Paying cash to cocoa farmers must stop, use electronic payment – Dr. Bawumia


The Vice President, Dr. Mahamudu Bawumia has stated that the practice where about GH¢15 billion is paid to cocoa farmers face-to-face in cash annually must stop for the funds to be transferred electronically.

He maintained that the practice defeats government’s aggressive move to achieve a digital transformation that will enhance financial inclusion. He added that such acts do not only make the sector unattractive to the youth but also creates a room that allow cocoa farmers to be exploited.

Expressing dissatisfaction at the process through which cocoa farmers are paid, Dr. Bawumia stressed that a commodity like cocoa that contributes about 2.5 percent to Ghana’s GDP and 25 percent of foreign earnings must have its payment processes to farmers digitized.

“Cash remains the primary payment method used to purchase cocoa in Ghana. The narrative must change in line with government’s digital transformation agenda”, he said at the launch of the Cocoa Management System in Accra.

Outlining the benefits of the Cocoa Management System, Dr. Bawumia said the data that will be compiled will not only enhance financial inclusion but will also enable a smooth implementation of the Cocoa Farmers Pension Scheme that is scheduled to be launched soon.

“I know that a successful completion of the Cocoa Management System that we are launching today will also pave the way for the implementation of the Cocoa Pensions Scheme.”

He explained that the data will provide accurate information on a number of issues such as farm size, cocoa production, average harvest as well as many vital information of cocoa farmers that will be needed to make the pension scheme successful.

“We must take advantage of technology to digitize all this information for a reliable data,” he said adding that this will provide an opportunity to keep records of all transactions undertaken by cocoa farmers to make meaningful decisions for farmers. Further, he stated that the move will help government in the certification of cocoa beans to improve its value for a higher return.

Touching on armed robbery cases recorded in the cocoa sector, the Vice President was hopeful electronic payment system will reduce the risks that farmers and other stakeholders face in carrying huge amount of money to the hinterlands to pay cocoa farmers.

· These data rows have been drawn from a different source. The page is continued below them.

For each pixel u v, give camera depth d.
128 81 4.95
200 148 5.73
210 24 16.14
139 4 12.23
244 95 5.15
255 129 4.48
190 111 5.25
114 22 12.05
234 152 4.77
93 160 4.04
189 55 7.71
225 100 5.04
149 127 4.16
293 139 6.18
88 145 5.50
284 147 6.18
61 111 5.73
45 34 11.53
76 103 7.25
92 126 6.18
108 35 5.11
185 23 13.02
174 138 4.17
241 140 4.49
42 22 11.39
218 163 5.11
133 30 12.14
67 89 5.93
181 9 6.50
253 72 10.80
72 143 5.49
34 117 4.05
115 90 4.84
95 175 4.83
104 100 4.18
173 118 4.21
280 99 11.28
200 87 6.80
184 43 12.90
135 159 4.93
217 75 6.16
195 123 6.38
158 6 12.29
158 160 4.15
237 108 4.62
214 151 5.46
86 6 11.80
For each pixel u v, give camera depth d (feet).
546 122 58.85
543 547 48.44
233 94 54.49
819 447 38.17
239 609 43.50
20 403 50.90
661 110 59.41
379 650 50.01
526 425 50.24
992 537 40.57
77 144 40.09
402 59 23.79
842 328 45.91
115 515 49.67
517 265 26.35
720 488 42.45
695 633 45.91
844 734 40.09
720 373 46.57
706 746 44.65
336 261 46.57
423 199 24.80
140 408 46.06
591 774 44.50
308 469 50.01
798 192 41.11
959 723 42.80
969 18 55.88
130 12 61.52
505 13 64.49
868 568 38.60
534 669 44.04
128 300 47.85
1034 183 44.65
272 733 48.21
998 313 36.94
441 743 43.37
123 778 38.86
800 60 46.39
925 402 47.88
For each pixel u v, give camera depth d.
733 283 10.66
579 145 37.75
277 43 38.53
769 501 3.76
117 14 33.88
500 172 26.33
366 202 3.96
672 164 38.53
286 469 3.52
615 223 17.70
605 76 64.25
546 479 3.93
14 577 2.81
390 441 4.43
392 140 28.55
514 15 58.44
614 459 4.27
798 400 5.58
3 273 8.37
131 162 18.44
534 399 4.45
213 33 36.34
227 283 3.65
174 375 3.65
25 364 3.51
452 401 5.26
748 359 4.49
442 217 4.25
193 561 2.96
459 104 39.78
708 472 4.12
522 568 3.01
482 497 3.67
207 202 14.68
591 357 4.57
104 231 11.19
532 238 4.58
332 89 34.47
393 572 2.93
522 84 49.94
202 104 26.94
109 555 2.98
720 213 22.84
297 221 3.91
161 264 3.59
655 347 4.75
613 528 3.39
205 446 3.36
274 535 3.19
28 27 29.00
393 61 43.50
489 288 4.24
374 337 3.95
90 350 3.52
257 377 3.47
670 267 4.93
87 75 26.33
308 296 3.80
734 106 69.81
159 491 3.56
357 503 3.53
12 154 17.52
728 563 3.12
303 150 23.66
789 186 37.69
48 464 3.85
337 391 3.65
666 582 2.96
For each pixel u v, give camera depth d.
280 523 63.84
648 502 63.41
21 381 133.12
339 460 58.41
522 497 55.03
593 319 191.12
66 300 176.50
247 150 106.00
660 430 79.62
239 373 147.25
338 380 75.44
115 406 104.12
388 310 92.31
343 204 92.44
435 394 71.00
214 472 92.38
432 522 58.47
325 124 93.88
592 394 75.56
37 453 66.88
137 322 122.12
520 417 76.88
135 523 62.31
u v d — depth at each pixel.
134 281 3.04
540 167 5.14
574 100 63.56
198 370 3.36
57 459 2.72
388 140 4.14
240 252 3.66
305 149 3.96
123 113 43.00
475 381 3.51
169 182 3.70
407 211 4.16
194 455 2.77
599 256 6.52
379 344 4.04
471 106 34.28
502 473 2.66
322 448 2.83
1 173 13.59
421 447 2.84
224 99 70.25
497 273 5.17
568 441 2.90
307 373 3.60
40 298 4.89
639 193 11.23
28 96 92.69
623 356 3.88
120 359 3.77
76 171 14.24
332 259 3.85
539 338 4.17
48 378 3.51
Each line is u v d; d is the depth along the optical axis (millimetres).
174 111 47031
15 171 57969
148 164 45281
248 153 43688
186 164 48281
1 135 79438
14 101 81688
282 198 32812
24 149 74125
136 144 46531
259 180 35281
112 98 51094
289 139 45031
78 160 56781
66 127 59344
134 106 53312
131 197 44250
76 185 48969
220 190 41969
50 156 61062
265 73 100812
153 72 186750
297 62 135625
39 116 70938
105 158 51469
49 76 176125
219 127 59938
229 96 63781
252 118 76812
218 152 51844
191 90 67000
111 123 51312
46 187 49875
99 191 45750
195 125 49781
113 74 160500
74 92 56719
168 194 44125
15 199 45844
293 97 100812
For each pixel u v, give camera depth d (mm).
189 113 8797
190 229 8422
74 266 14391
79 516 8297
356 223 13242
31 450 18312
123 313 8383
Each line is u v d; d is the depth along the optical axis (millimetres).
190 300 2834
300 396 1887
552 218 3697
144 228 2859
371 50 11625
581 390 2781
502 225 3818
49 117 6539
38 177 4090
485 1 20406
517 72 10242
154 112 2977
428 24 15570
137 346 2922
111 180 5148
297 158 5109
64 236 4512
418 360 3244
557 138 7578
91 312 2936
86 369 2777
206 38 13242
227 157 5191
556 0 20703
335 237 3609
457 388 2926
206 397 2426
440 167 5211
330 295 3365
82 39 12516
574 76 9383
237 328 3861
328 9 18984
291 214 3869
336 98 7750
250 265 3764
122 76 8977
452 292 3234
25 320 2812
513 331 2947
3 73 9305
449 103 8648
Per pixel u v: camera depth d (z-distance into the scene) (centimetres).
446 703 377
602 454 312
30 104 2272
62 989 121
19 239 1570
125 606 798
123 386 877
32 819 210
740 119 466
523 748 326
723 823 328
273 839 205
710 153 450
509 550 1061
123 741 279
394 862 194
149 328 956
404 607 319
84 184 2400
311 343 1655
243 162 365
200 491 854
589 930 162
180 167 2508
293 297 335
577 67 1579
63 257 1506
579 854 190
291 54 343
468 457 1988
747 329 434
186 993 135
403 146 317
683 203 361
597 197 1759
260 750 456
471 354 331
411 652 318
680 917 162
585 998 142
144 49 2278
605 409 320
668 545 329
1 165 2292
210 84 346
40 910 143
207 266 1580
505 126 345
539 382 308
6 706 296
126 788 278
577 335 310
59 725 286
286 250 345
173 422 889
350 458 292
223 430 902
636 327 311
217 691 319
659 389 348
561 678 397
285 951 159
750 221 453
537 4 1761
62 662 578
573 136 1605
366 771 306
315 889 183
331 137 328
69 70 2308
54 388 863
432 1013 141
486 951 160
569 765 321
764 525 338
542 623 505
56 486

On his part, the Chief Executive of COCOBOD, Joseph Boahen Aidoo said the new system will provide his outfit an opportunity to monitor how cocoa inputs are distributed to farmers. He was of the view that the system will bring sunshine to all activities undertaken by third party operators, providing visibility for the regulator to ensure that inputs really go to cocoa farmers.

Recounting some specific challenges that will also be solved by the Cocoa Management System, Mr. Aidoo said the data will erase the perception in the international community suggesting that cocoa farmers engage in deforestation and child labour for their produce.

He stated that COCOBOD, on countless occasions, has been challenged by the western world to provide data to support assertions that cocoa farmers and communities do not engage in illegal activities in producing cocoa.

To cure this mischief, the COCOBOD Chief Executive is optimistic the empirical evidence that will be captured in the data indicating the number of persons engaged on farms and the kind of farming methods used will exonerate cocoa producing countries in Africa. “I have been on many international platforms and when they challenge us on data they ask us that without information, without data how do you develop policies.”

Mr. Aidoo assured that such challenges will be a thing of the past as COCOBOD embarks on a new development path to build a reliable data base.